There are many other genome assembly approaches. While waiting for everyone to make it to this stage, get an idea of some challenges associated to de novo genome assembly and the approaches used to overcome them from the following papers:

2. Quality assessment

How do we know if our genome is good?

“… the performance of different de novo genome assembly algorithms can vary greatly on the same dataset, although it has been repeatedly demonstrated that no single assembler is optimal in every possible quality metric [6, 7, 8]. The most widely used metrics for evaluating an assembly include 1) contiguity statistics such as scaffold and contig N50 size, 2) accuracy statistics such as the number of structural errors found when compared with an available reference genome (GAGE (Genome Assembly Gold Standard Evaluation) evaluation tool [8]), 3) presence of core eukaryotic genes (CEGMA (Core Eukaryotic Genes Mapping Approach) [9]) or, if available, transcript mapping rates, and 4) the concordance of the sequence with remapped paired-end and mate-pair reads (REAPR (Recognizing Errors in Assemblies using Paired Reads) [10], assembly validation [11], or assembly likelihood [12]).” -
Wences & Schatz (2015)

2.1 Simple metrics

An assembly software will generally provide some statistics about what it did. But the output formats differ between assemblers. Quast, the Quality Assessment Tool for Genome Assemblies is a tool designed to generate a standardized report. Run Quast on the scaffolds.fasta file without special options to get the basic statistics:

cd ~/2023-09-27-assembly/results
quast.py scaffolds.fasta

Have a look at the report (pdf or html) generated by Quast (copy the Quast’s output directory to ~/www/tmp and access through your browser).

Question:

  • What do the values in the table mean?
  • For which values is higher better, and for which ones is smaller better?
  • Why does Quast use the word “contig”?

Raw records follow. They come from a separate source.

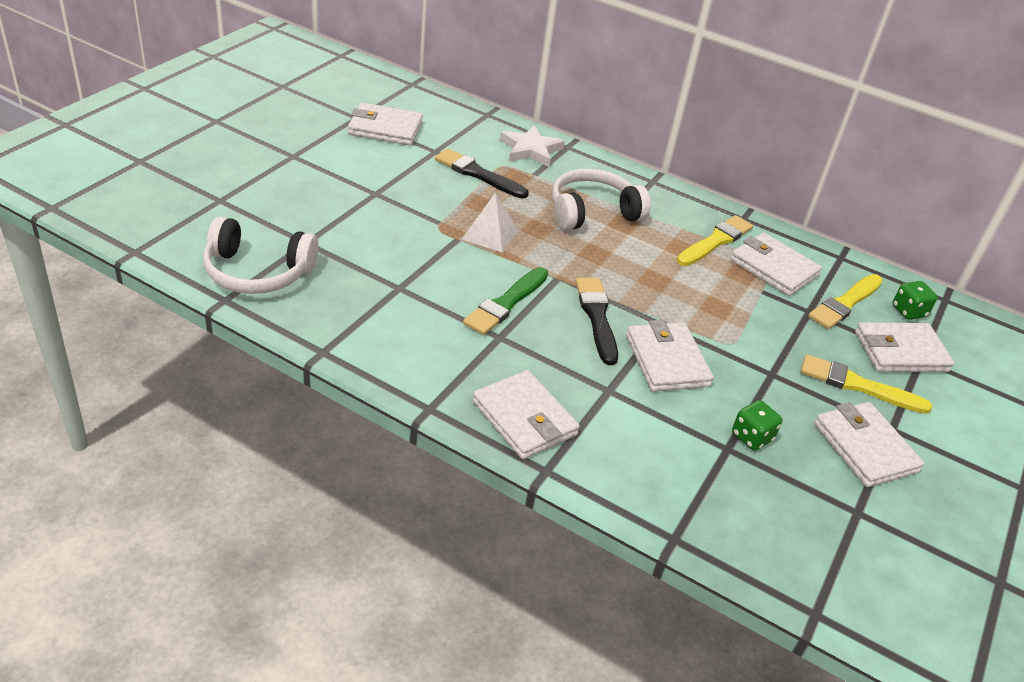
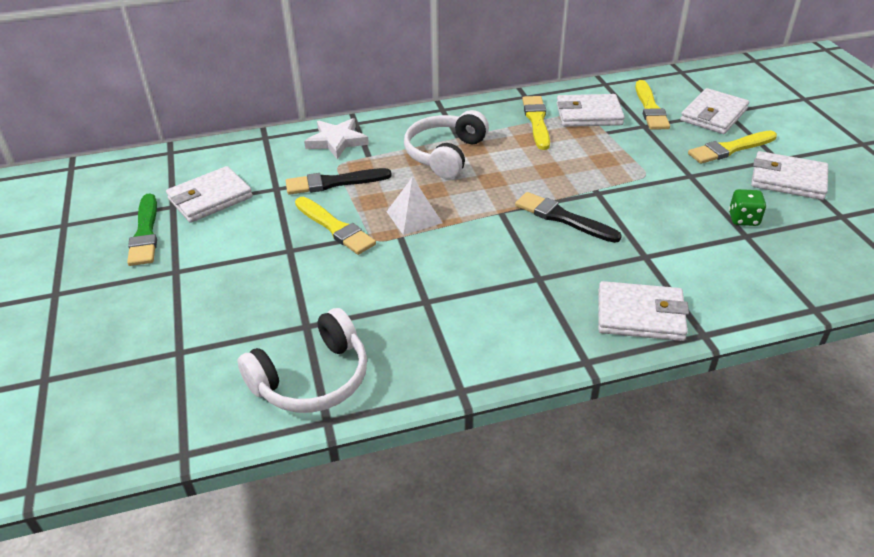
camera: 40 degrees left, 0 degrees up
(427, 202) = (335, 228): none -> yellow brush
(506, 303) = (504, 254): green brush -> green brush (145, 233)
(667, 361) = (638, 212): white wallet -> none
(908, 311) = (680, 90): green dice -> none

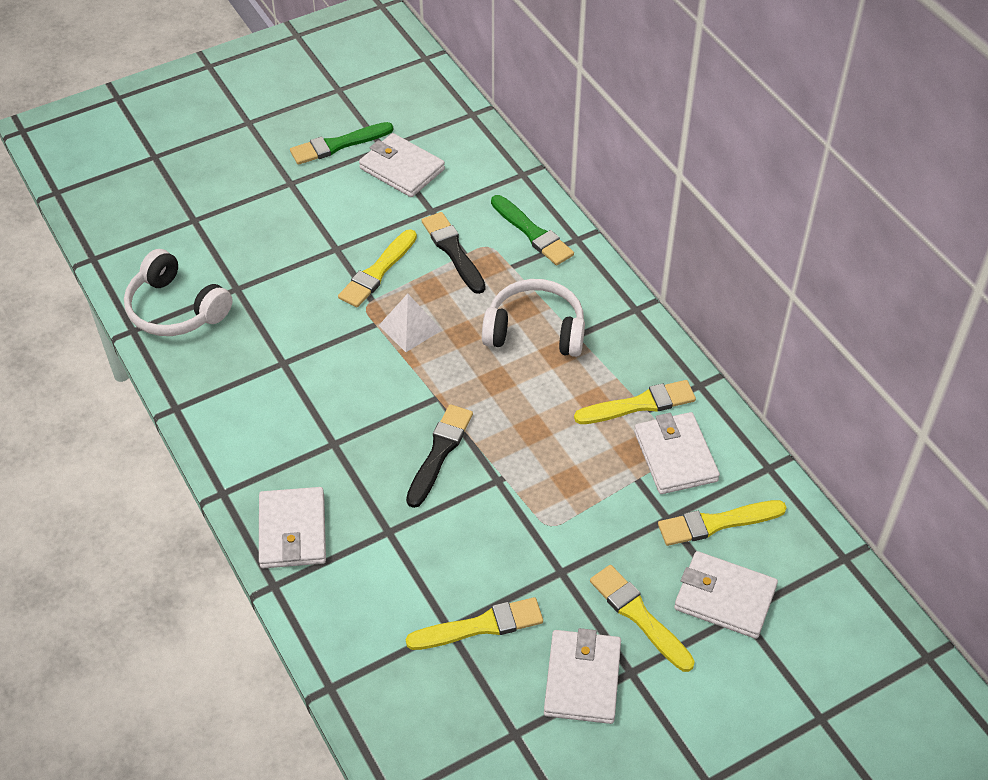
camera: 75 degrees right, 10 degrees up
(337, 141) = (533, 233): white star -> green brush
(743, 219) = (480, 626): green dice -> yellow brush

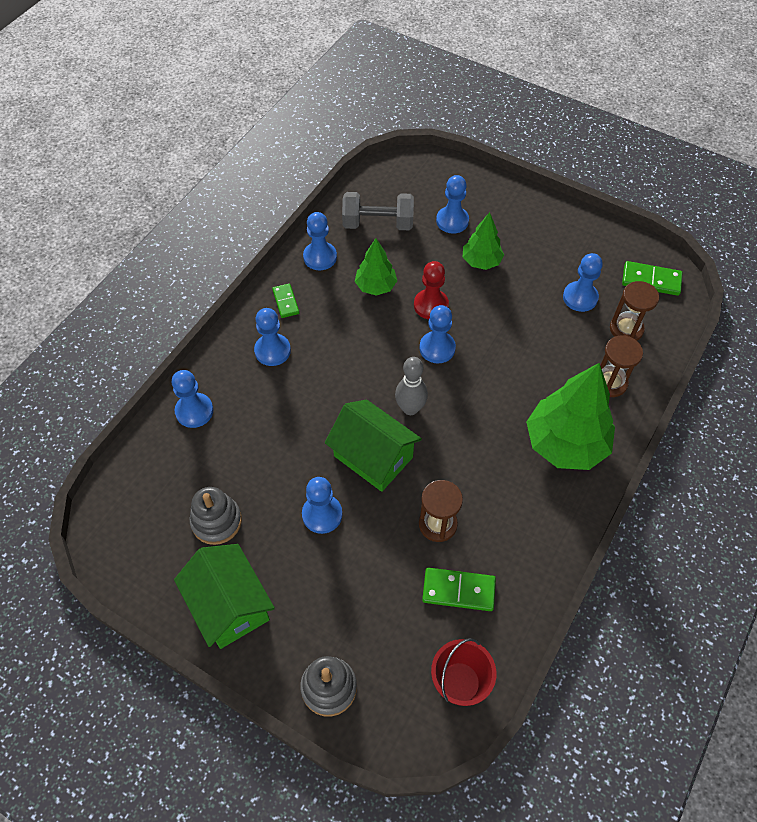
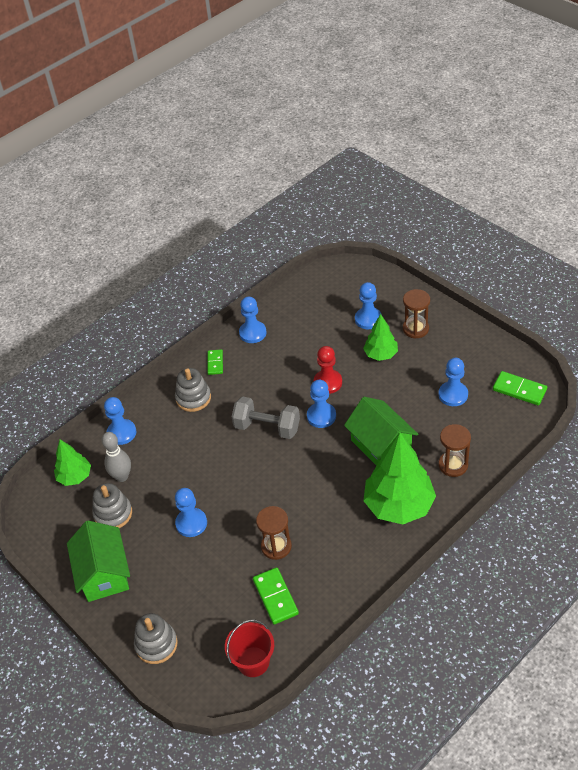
camera: 20 degrees right, 10 degrees down
(272, 351) = (193, 398): blue pawn -> grey stacking toy
(373, 456) = (244, 488): green house -> green house (381, 445)
(375, 286) = (289, 361): green tree -> green tree (75, 477)
(378, 223) = (307, 313): grey dumbbell -> grey dumbbell (267, 427)
(410, 408) = (284, 458): grey bowling pin -> grey bowling pin (122, 476)
(458, 590) = (275, 597): green domino -> green domino turned 45 degrees clockwise
(626, 329) = (483, 425): brown hourglass -> brown hourglass (415, 329)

In some cases, we have prior knowledge about the expected percentage of GC content, the number of chromosomes, and the total genome size. These information can be compared to the statistics present in Quast’s report.

2.2 Biologically meaningful measures

Unfortunately, with many of the simple metrics, it is difficult to determine whether the assembler did things correctly, or just haphazardly stuck lots of reads together.

We probably have other prior information about what to expect in this genome. For example:

  1. if we have a reference assembly from a not-too-distant relative, we can expect that large parts of genome will be organised in the same order, i.e., synteny.
  2. If we independently created a transcriptome assembly, we can expect that the exons making each transcript will be mapped sequentially onto the genome (see TGNet for an implementation).
  3. We can expect that the different scaffolds in the genome have a unimodal distribution in sequence read coverage. Similarly, we can expect that the percentage of GC content will be unimodally distributed among scaffolds.
    Using this idea, the Blobology approach determined that evidence of foreign sequences in Tardigrades is largely due to extensive contamination rather than extensive horizontal gene transfer Koutsovoulos et al 2016.
  4. We can expect different patterns of gene content and structure between eukaryotes and prokaryotes.
  5. Pushing this idea further, we can expect a genome to contain a single copy of each of the “house-keeping” genes found in related species. This is applied in BUSCO (Benchmarking Universal Single-Copy Orthologs).
    Note that:
    • BUSCO is a refined, modernized implementation of CEGMA (Core Eukaryotic Genes Mapping Approach). CEGMA examines a eukaryotic genome assembly for presence and completeness of 248 “core eukaryotic genes”.
    • Quast also includes a “quick and dirty” method of finding genes.

It is very important to understand the concepts underlying these different approaches.

3. In your own time

Try to figure out what are the tradeoffs between de bruijn graph and overlap-layout-consensus assembly approaches.